Another bit that I thought was interesting in the Acquired interview was their point about how they think about creating leverage through AI:

…we always like to say the way we think about an AI first company is we’re building a machine to produce happy customers…And I think that’s important because it’s like if something comes off the assembly line of machine that’s malformed, you don’t just fix that thing. You say what part of the machine broke to produce the malformed item.

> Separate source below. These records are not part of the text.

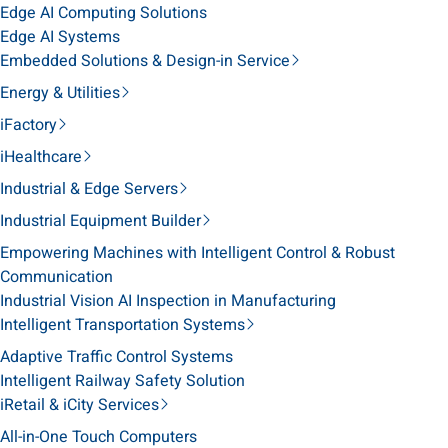
Edge AI Computing Solutions
Edge AI Systems
Embedded Solutions & Design-in Service
Energy & Utilities
iFactory
iHealthcare
Industrial & Edge Servers
Industrial Equipment Builder
Empowering Machines with Intelligent Control & Robust
Communication
Industrial Vision AI Inspection in Manufacturing
Intelligent Transportation Systems
Adaptive Traffic Control Systems
Intelligent Railway Safety Solution
iRetail & iCity Services
All-in-One Touch Computers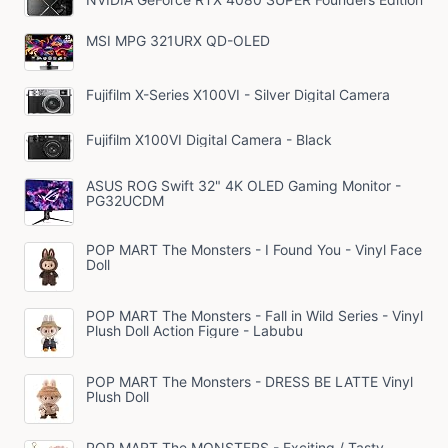
MSI MPG 321URX QD-OLED
Fujifilm X-Series X100VI - Silver Digital Camera
Fujifilm X100VI Digital Camera - Black
ASUS ROG Swift 32" 4K OLED Gaming Monitor -
PG32UCDM
POP MART The Monsters - I Found You - Vinyl Face
Doll
POP MART The Monsters - Fall in Wild Series - Vinyl
Plush Doll Action Figure - Labubu
POP MART The Monsters - DRESS BE LATTE Vinyl
Plush Doll
POP MART The MONSTERS - Exciting / Tasty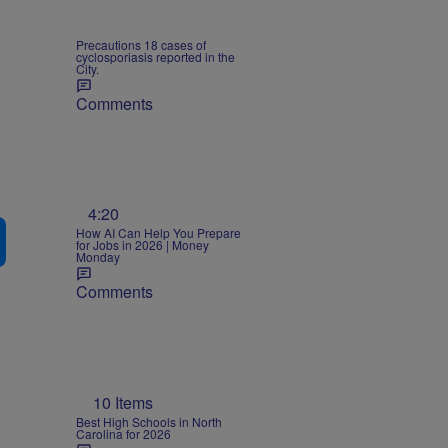
Precautions 18 cases of
cyclosporiasis reported in the
City.
Comments
4:20
How AI Can Help You Prepare
for Jobs in 2026 | Money
Monday
Comments
10 Items
Best High Schools in North
Carolina for 2026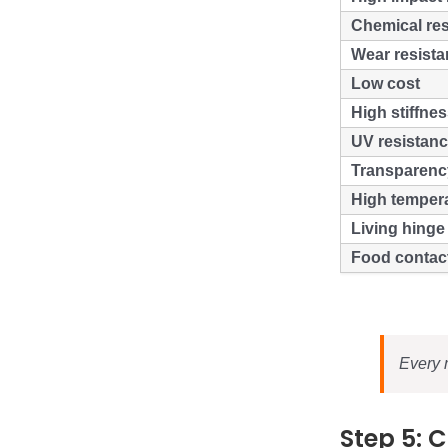
Chemical res
Wear resist
Low cost
High stiffne
UV resistan
Transparenc
High temper
Living hinge 
Food contac
Every m
Step 5: 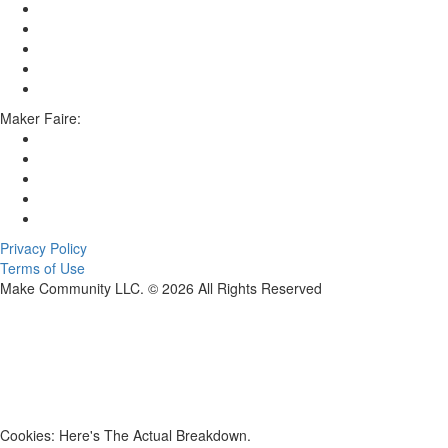
Maker Faire:
Privacy Policy
Terms of Use
Make Community LLC. ©
2026
All Rights Reserved
Cookies: Here's The Actual Breakdown.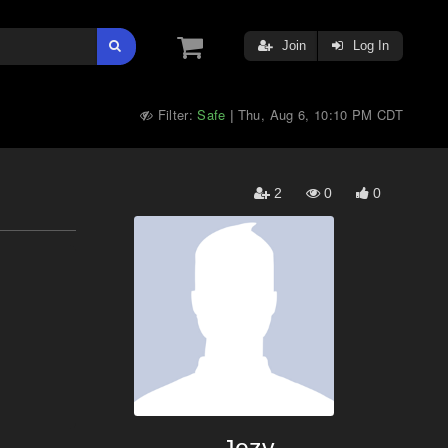
Join
Log In
Filter:
Safe
Thu, Aug 6, 10:10 PM CDT
|
2
0
0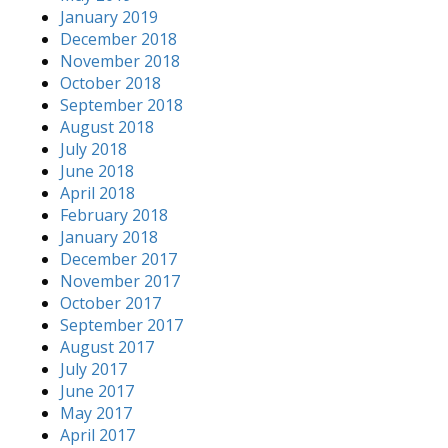
January 2019
December 2018
November 2018
October 2018
September 2018
August 2018
July 2018
June 2018
April 2018
February 2018
January 2018
December 2017
November 2017
October 2017
September 2017
August 2017
July 2017
June 2017
May 2017
April 2017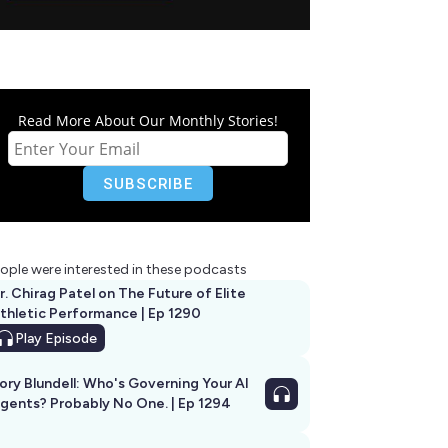
Read More About Our Monthly Stories!
ople were interested in these podcasts
r. Chirag Patel on The Future of Elite
thletic Performance | Ep 1290
Play
Episode
ory Blundell: Who's Governing Your AI
gents? Probably No One. | Ep 1294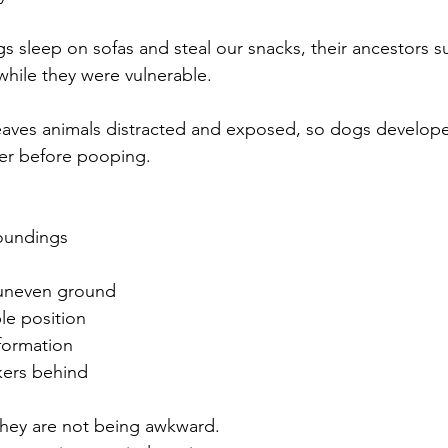
 sleep on sofas and steal our snacks, their ancestors su
 while they were vulnerable.
leaves animals distracted and exposed, so dogs develop
fer before pooping.
roundings
r uneven ground
le position
formation
kers behind
 they are not being awkward.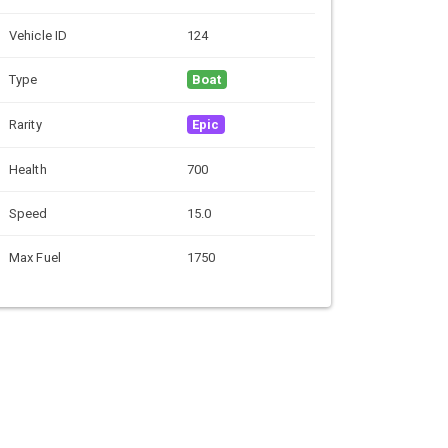
Vehicle ID
124
Type
Boat
Rarity
Epic
Health
700
Speed
15.0
Max Fuel
1750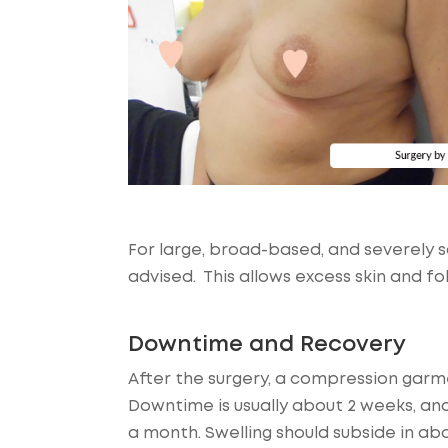
For large, broad-based, and severely 
advised. This allows excess skin and fo
Downtime and Recovery
After the surgery, a compression garm
Downtime is usually about 2 weeks, and
a month. Swelling should subside in abo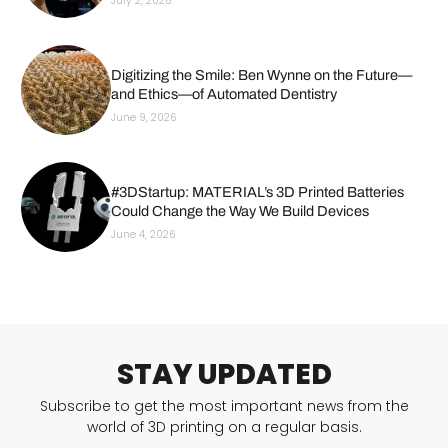
July 2, 2026
Digitizing the Smile: Ben Wynne on the Future—
and Ethics—of Automated Dentistry
June 9, 2026
#3DStartup: MATERIAL’s 3D Printed Batteries
Could Change the Way We Build Devices
June 4, 2026
STAY UPDATED
Subscribe to get the most important news from the
world of 3D printing on a regular basis.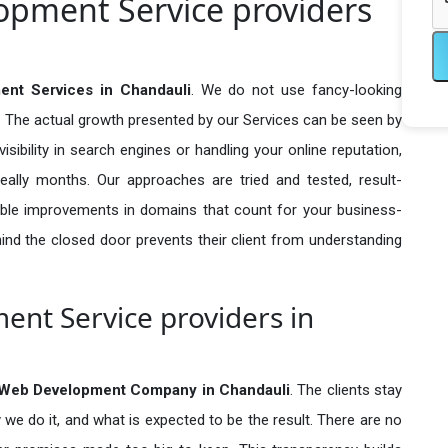
pment Service providers
nt Services in Chandauli
. We do not use fancy-looking
e. The actual growth presented by our Services can be seen by
visibility in search engines or handling your online reputation,
ally months. Our approaches are tried and tested, result-
ble improvements in domains that count for your business-
behind the closed door prevents their client from understanding
nt Service providers in
Web Development Company in
Chandauli
. The clients stay
 we do it, and what is expected to be the result. There are no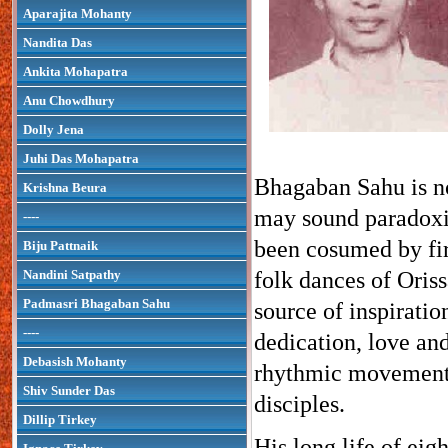
Aparajita Mohanty
Nandita Das
Ankita Mohapatra
Anu Chowdhury
Dolly Jena
Juhi Das Mohapatra
Bhagaban Sahu is no
Krishna Beura
may sound paradoxic
----
been cosumed by fire
Biju Pattnaik
Nandini Satpathy
folk dances of Oriss
Padmasri Bhagaban Sahu
source of inspirati
----
dedication, love and
Debasish Mohanty
rhythmic movement o
Shiv Sunder Das
disciples.
Dillip Tirkey
His long life of eig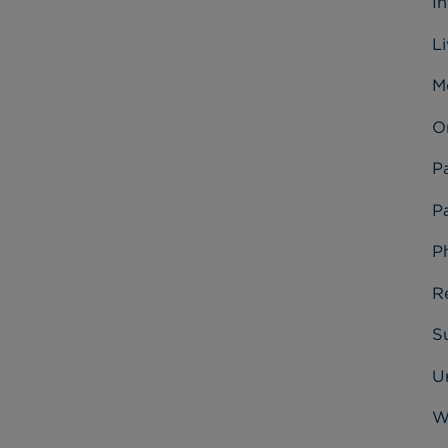
I
L
M
O
P
Pa
P
R
Su
U
W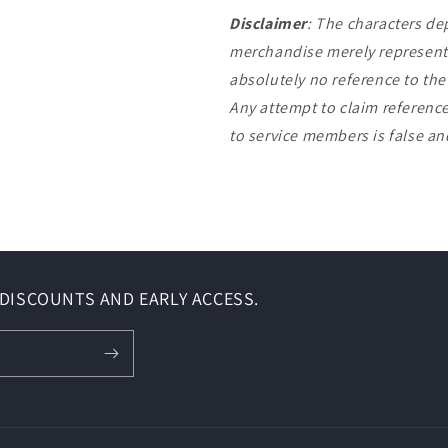
Disclaimer
: The characters de
merchandise merely represent 
absolutely no reference to th
Any attempt to claim reference
to service members is false a
DISCOUNTS AND EARLY ACCESS.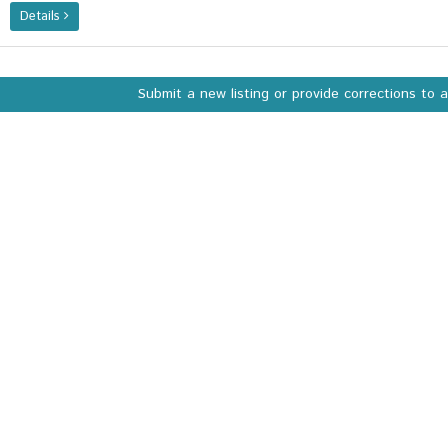
Details
Submit a new listing or provide corrections to 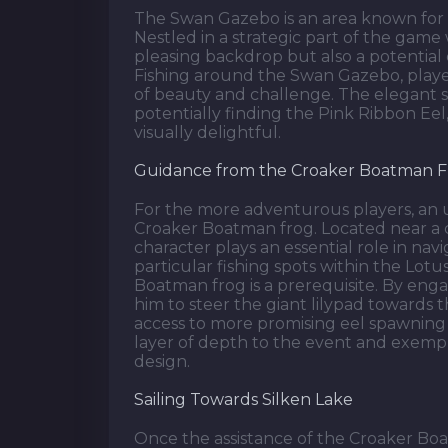
The Swan Gazebo is an area known for it
Nestled in a strategic part of the game 
pleasing backdrop but also a potential 
Fishing around the Swan Gazebo, play
of beauty and challenge. The elegant s
potentially finding the Pink Ribbon E
visually delightful.
Guidance from the Croaker Boatman 
For the more adventurous players, an 
Croaker Boatman frog. Located near a cr
character plays an essential role in na
particular fishing spots within the Lotu
Boatman frog is a prerequisite. By enga
him to steer the giant lilypad towards 
access to more promising eel spawning s
layer of depth to the event and exempl
design.
Sailing Towards Silken Lake
Once the assistance of the Croaker Boa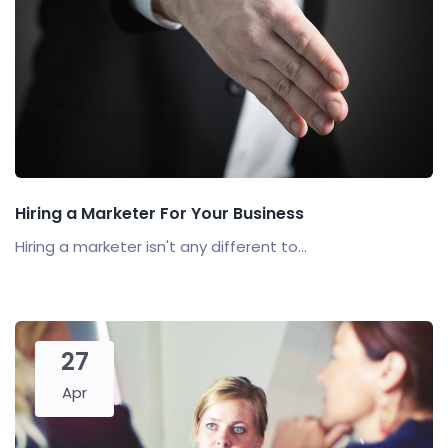
Hiring a Marketer For Your Business
Hiring a marketer isn't any different to...
27
Apr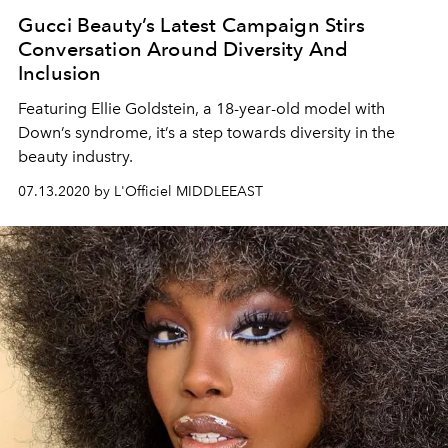
Gucci Beauty’s Latest Campaign Stirs
Conversation Around Diversity And
Inclusion
Featuring Ellie Goldstein, a 18-year-old model with
Down’s syndrome, it’s a step towards diversity in the
beauty industry.
07.13.2020 by L'Officiel MIDDLEEAST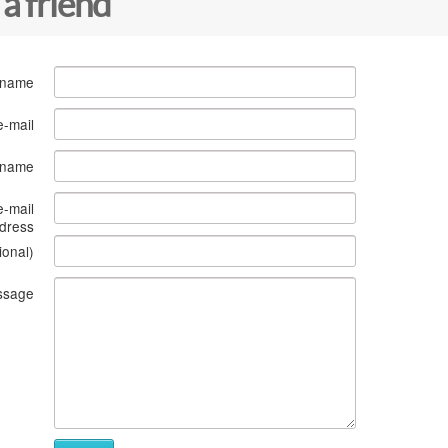
 a friend
 name
e-mail
s name
e-mail
dress
ional)
ssage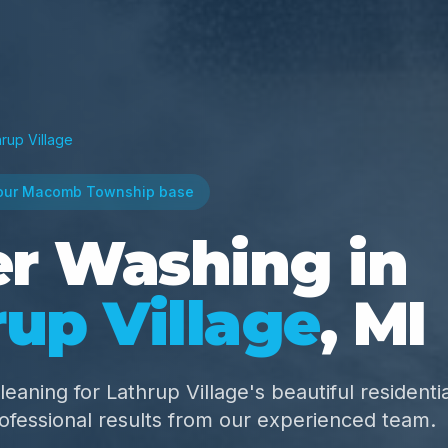
hrup Village
our Macomb Township base
r Washing in
up Village
, MI
leaning for Lathrup Village's beautiful residentia
fessional results from our experienced team.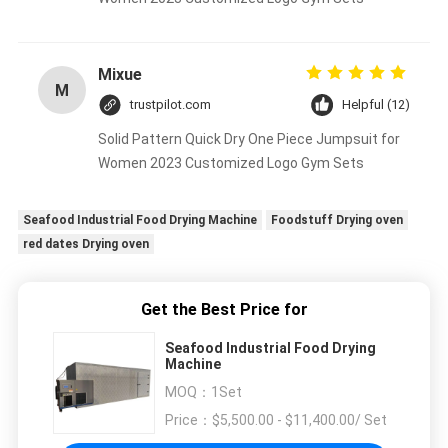
Mixue
M
trustpilot.com
Helpful (12)
Solid Pattern Quick Dry One Piece Jumpsuit for
Women 2023 Customized Logo Gym Sets
Seafood Industrial Food Drying Machine
Foodstuff Drying oven
red dates Drying oven
Get the Best Price for
Seafood Industrial Food Drying
Machine
MOQ：
1Set
Price：
$5,500.00 - $11,400.00/ Set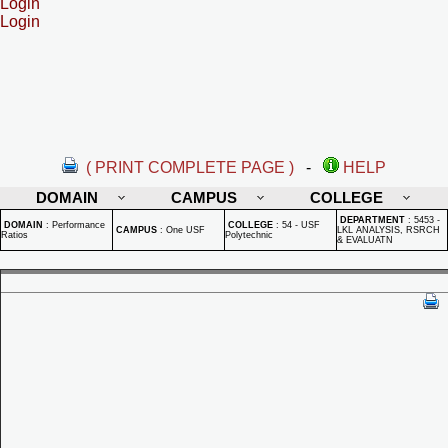
Login
Login
( PRINT COMPLETE PAGE )
-
HELP
DOMAIN
CAMPUS
COLLEGE
DEPARTMENT
:
5453 -
DOMAIN
:
Performance
COLLEGE
:
54 - USF
CAMPUS
:
One USF
LKL ANALYSIS, RSRCH
Ratios
Polytechnic
& EVALUATN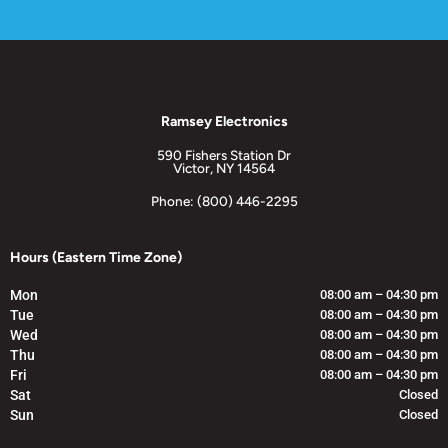
Ramsey Electronics
590 Fishers Station Dr
Victor, NY 14564
Phone: (800) 446-2295
Hours (Eastern Time Zone)
Mon
08:00 am – 04:30 pm
Tue
08:00 am – 04:30 pm
Wed
08:00 am – 04:30 pm
Thu
08:00 am – 04:30 pm
Fri
08:00 am – 04:30 pm
Sat
Closed
Sun
Closed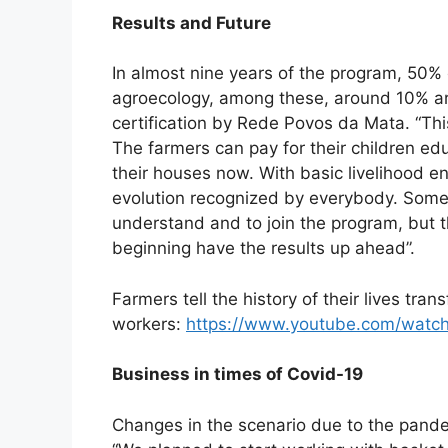
Results and Future
In almost nine years of the program, 50%
agroecology, among these, around 10% are
certification by Rede Povos da Mata. “This 
The farmers can pay for their children edu
their houses now. With basic livelihood en
evolution recognized by everybody. Some 
understand and to join the program, but
beginning have the results up ahead”.
Farmers tell the history of their lives tra
workers:
https://www.youtube.com/watc
Business in times of Covid-19
Changes in the scenario due to the pandem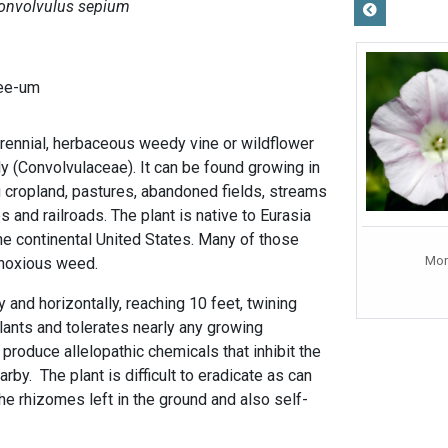
onvolvulus sepium
-ee-um
ennial, herbaceous weedy vine or wildflower
ly (Convolvulaceae). It can be found growing in
g cropland, pastures, abandoned fields, streams
 and railroads. The plant is native to Eurasia
he continental United States. Many of those
Mor
a noxious weed.
y and horizontally, reaching 10 feet, twining
lants and tolerates nearly any growing
 produce allelopathic chemicals that inhibit the
rby. The plant is difficult to eradicate as can
he rhizomes left in the ground and also self-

And so just as it relates to, for example software engineering, we have this philosophy like when cursor, which is the most popular co-pilot for software engineers to like write code and now having some sort of more agentic flavors of it, if it produces incorrect code, our philosophy is don’t fix the code, fix the context that cursor had that produced the bad code. And I think that’s a big difference when you’re trying to make like a company driven by AI. So essentially, if you just fix the code, you’re not adding leverage. If you go back and say, what context did this coding AI not have that had it had it, it would have produced the correct code. So I don’t want to pretend we’re perfect here, but that’s the way we think about it. I really like thinking of our business as a machine…

…The Information pointed out yesterday how the token price seems to be stable in recent months compared to the last couple of years. The subscription model just doesn’t seem appropriate in many of the use cases. For example, this Reddit post points out how one dev basically consumed $50k worth of tokens while paying $200 for the monthly subscription. This is, of course, a business model problem…

…It may be tempting to think it won’t be that difficult to capture value over time. While I have no doubt that SOTA model developers will get better at it, there is a long list of revolutionary technology which had hard time capturing the value. Let me share a personal example. Recently, I opted for “ChatGPT Pro” subscription ($200/month) just to see if there is a noticeable difference between Plus and Pro subscription. One of my family members asked me to run a query that had important career implications for her. After I sent ChatGPT Pro’s response, she was really glad and was telling me that it would probably cost her $1,000 to get such information if not for ChatGPT. At first, I thought even $200/month could be considered incredible value if it can solve at least one such problem in every couple of months. The only problem is when I ran the same query on Gemini 2.5 Pro for which I pay $20/month, it also came up with a very, very good response. ChatGPT Pro was slightly better in some marginal details, but now I was starting to feel $200/month wasn’t worth for those marginal improvement.


Disclaimer: None of the information or analysis presented is intended to form the basis for any offer or recommendation. We currently have a vested interest in Alphabet (parent of Google and Gemini), Amazon, and Shopify. Holdings are subject to change at any time.